Bitcoin The sharp rebound from last week’s slide toward $60,000 was accompanied by a subtle but important shift in a closely watched gauge of U.S. demand.
The Coinbase Bitcoin Premium Index – which tracks the price gap between bitcoin traded on Coinbase and the global market average – climbed sharply from deeply negative territory, from around -0.22% at the height of the sell-off to around -0.05% on Tuesday.
Although the index remains below zero, the rebound suggests that U.S.-based investors stepped in to buy the dip as forced selling pressure eased.
Coinbase is widely considered a proxy for institutional and dollar-based flows. A very negative premium generally indicates that U.S. investors are selling aggressively or staying away altogether. The move back toward neutral indicates that some buyers found value at lower levels, especially as bitcoin stabilized after its fastest decline since the 2022 FTX collapse.
Yet the premium has not turned positive, a threshold that historically coincides with sustained accumulation and renewed risk appetite among U.S. funds. Instead, the current trend speaks to selective buying rather than a broader conviction.
Data on market structure support this cautious interpretation.
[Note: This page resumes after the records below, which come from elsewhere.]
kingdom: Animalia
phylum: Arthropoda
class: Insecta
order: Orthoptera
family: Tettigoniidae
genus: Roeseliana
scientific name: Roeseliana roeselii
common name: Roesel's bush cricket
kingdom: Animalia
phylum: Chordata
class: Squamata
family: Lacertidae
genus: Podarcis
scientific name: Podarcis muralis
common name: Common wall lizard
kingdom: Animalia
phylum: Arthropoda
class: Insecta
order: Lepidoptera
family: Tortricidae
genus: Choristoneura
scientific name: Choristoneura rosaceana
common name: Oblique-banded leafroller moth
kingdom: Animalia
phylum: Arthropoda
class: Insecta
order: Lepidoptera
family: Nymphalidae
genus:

According to Kaiko, overall trading volumes on major exchanges remain well below late 2025 peaks, with spot activity showing signs of gradual attrition rather than a decisive increase in demand.
Low liquidity means prices can rebound sharply once the sell-off peters out, but also leaves the market vulnerable to further decline if buyers fail to follow through.
Bitcoin is currently trading at just under $70,000 after recovering more than 15% from its intraday low, although it remains down more than 10% for the week.